SELECTED TEXT:
#####
Ensuring Quality Control in Micro-Scale Devices by Innovative Leak Detection Method
Long term performance and reliability characterization are essential when developing or producing microfluidic or other devices. To ensure the reliability and the sealing integrity of devices, rigorous quality control testing is essential. Micro leakage detection is one parameter to control.
This application note discusses the importance of leak detection on a micro scale and various methodologies to perform it. The Leakage Testing Pack is used to conduct a liquid-based burst test on a device for detecting and characterizing micro and nanoleaks using pressure-based flow controllers.
Why Performing Quality Control for Microfluidics Devices?
Micro-scale devices have applications across multiple fields, including preventive medicine, pharmacology, and environmental sciences.
To ensure the safety and efficacy of microfluidic systems, rigorous quality testing is usually necessary. When developing a microfluidic system, particular attention should be paid to micro–leakages. In fact, they can compromise the performance of these systems. These can arise from various factors, including material quality, mechanical stress, manufacturing defects, or material aging. These issues can lead to a loss of reliability and device functionality, which can ultimately lead to product failures (e.g., loss of valuable samples, poor repeatability).
Leakage characterization can be performed during system qualification. In microfabrication, for example, it is essential to verify the integrity of microchannels at different pressures or flow rates. In digital PCR applications, leakage testing of valves is critical to ensure accurate results [1]. Furthermore, leak detection is critical in lab-on-chip and organ-on-chip systems, where maintaining a sealed environment is essential [2]. Several methods can be used to characterize leaks of a microfluidic device.
Different Methods for Micro-Leak Detection
In leak detection, gas-based and liquid-based methods are used to assess device reliability under different conditions.
The maximum operational pressure test evaluates if a device can withstand standard operational pressures without leaking, useful for quality control before distribution [3]. In contrast, the burst test is a destructive test used to determine the device’s maximum pressure tolerance before failure and to assess its structural limits.
Gas-based testing
The gas-based leak detection method involves measuring gas escaping from the system. It is conducted on a closed system by applying pressure, monitored by a pneumatic sensor or pressure transducer. A pressure drop indicates the presence of a leak. This method’s main advantages are its non-contaminating and non-destructive nature. With precise measurements, it is also a highly sensitive method.
Precautions like using dry air or inert gases such as nitrogen should be taken to prevent device damage, or minimizing the test setup’s internal volume helps optimize manometer sensitivity [3]. One challenge is correlating the gas leakage rate to the medium’s leakage rate, as viscosity differences may affect results [4]. For this reason, this method is more effective for qualitative rather than quantitative approach.
Liquid-based testing
Liquid-based testing methods utilize external pressure sources and manometers to pressurize a sealed system filled with liquid. Typically, leak detection is done by gradually increasing the pressure; once the source is disconnected, any pressure drop indicates a leak. These methods traditionally use industrial pressure controllers that are limited in precision, as they do not have a fine enough measurement scale. The process can also be time-consuming, requiring computer integration and manual adjustments for both pressure control and flow rate measurement. This complexity adversely affects the performance, speed and consistency of quality control.
#####
INFORMATION GIVEN:

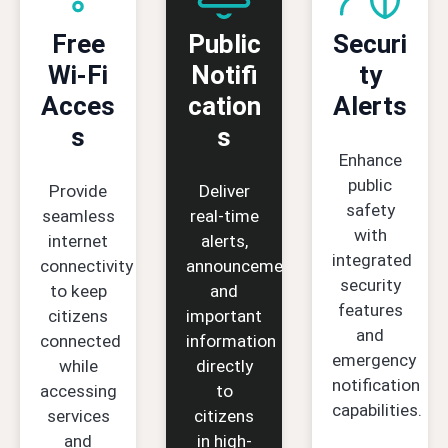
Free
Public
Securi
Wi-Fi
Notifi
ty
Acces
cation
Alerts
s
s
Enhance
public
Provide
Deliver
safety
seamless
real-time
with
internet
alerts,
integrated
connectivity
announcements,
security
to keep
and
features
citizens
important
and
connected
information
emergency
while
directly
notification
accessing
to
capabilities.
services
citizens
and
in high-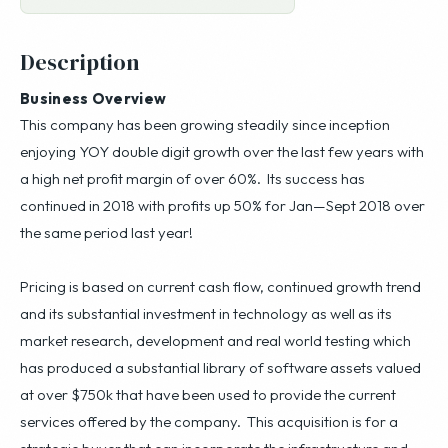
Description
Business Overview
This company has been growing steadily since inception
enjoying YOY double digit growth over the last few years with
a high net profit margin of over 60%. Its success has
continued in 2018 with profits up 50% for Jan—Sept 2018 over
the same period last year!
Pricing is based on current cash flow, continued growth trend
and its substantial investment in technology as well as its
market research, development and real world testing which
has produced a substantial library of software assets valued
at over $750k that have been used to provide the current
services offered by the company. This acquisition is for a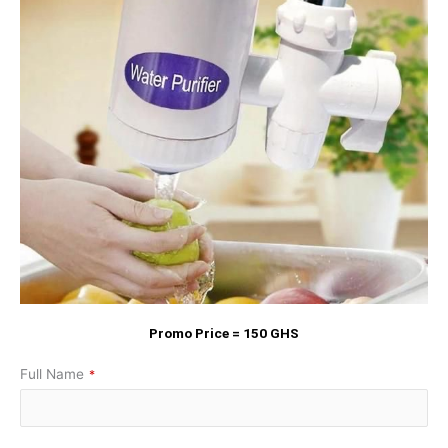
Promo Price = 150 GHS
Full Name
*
#####
DIRECTIONS:
List every factor that the micro-leak detection text names as a possible cause of micro-leakages.

RESPONSE TO THE TASK:
- Material quality
- Mechanical stress
- Manufacturing defects
- Material aging